Created 10-24-2017 04:37 AM
NiFi was designed to move data from one place to another, not to store it. NiFi stores data in content repository temporarily for the processing but has routines to delete flow files automatically. Data is deleted just after the end of the flow or after an archive retention period which 12 hours by default. This article explains the archiving process : https://community.hortonworks.com/articles/82308/understanding-how-nifis-content-repository-archivi....
As you can see, NiFi is designed to delete data that's not anymore used. The idea behind is that NiFi moved it to a storage location.
You should use storage solution for storing data not NiFi. For instance, why don't you use your FTP server for this?

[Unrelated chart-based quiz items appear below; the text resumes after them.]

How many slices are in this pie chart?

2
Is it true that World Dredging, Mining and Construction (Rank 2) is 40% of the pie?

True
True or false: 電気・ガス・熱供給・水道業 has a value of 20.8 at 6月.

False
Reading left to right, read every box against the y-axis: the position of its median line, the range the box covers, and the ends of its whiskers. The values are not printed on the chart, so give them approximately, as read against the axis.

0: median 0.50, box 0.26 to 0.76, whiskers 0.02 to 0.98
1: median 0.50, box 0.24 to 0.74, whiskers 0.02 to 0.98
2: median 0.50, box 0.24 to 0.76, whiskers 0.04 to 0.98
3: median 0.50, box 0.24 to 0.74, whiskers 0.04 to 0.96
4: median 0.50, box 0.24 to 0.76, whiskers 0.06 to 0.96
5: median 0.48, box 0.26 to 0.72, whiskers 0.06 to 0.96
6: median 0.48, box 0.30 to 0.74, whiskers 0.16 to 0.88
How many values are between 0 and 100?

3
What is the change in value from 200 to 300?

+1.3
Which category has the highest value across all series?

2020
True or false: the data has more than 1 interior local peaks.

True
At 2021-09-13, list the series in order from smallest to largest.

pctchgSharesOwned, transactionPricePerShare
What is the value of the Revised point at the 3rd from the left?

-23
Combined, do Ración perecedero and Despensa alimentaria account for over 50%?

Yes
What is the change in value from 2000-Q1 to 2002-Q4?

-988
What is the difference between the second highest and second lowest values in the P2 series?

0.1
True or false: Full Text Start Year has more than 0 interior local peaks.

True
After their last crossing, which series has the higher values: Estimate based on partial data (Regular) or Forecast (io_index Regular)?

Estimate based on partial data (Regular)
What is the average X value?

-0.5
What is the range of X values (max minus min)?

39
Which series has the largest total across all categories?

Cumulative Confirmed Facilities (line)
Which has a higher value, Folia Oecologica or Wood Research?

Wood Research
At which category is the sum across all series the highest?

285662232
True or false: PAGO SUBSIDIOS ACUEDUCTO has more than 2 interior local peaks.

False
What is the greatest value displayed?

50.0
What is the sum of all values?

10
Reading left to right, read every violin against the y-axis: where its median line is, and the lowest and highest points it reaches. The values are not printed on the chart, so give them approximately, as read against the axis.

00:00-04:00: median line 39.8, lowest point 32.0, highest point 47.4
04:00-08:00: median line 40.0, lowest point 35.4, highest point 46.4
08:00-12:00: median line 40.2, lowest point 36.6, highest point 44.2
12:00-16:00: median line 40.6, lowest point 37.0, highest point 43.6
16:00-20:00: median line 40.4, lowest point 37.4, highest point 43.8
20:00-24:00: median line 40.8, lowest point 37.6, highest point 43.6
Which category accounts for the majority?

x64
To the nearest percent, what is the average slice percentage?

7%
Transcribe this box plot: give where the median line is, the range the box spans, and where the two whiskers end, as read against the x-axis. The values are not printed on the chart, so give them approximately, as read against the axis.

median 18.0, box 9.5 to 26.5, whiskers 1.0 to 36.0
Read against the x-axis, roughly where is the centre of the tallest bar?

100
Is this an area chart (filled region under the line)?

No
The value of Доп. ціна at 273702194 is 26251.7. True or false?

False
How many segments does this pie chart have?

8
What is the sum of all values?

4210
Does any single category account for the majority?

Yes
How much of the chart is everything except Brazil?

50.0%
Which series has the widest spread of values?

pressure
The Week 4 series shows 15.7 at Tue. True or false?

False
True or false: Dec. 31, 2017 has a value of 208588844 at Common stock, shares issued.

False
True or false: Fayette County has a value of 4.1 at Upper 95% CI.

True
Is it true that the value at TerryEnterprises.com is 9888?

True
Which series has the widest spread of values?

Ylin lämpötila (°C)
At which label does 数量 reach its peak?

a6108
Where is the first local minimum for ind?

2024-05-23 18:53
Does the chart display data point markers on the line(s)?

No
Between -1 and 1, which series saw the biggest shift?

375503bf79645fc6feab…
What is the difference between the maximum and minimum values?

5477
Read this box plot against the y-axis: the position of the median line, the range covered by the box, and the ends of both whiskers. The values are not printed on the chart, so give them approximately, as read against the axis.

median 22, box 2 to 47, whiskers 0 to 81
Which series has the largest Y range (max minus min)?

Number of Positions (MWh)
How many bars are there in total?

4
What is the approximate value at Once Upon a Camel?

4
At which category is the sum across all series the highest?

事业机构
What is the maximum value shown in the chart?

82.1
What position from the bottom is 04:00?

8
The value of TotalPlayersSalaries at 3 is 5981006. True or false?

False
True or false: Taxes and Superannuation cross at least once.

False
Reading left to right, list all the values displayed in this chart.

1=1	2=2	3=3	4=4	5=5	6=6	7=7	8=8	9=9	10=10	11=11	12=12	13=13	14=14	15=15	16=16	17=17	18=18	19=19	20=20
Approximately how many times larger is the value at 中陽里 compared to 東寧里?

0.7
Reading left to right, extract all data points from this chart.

Created 10-02-2019 07:19 AM
Maybe do you are looking for SSoT (Single Source of Thruth). Kafka may be the best option to achieve this concept. The link bellow may help you:
https://www.confluent.io/blog/messaging-single-source-truth/
Created 10-02-2019 07:52 AM
It is absolutely possible to do this. However somethings need to be considered:
In past projects I have used primary node, with a separate partition to storing files local to NiFi Primary Node. These files are then used outside of NiFi for other purposes. In some projects these files are picked up in NiFi in separate flows, and then re-distributed into the cluster for processing across all nodes. The primary use case here was audit received files directly to disk by Team 1. Some time later Team 2 access files for processing. In this sample Team 1 and Team 2 are completely separate with Security Group based access to nifi (they cannot see each others flows).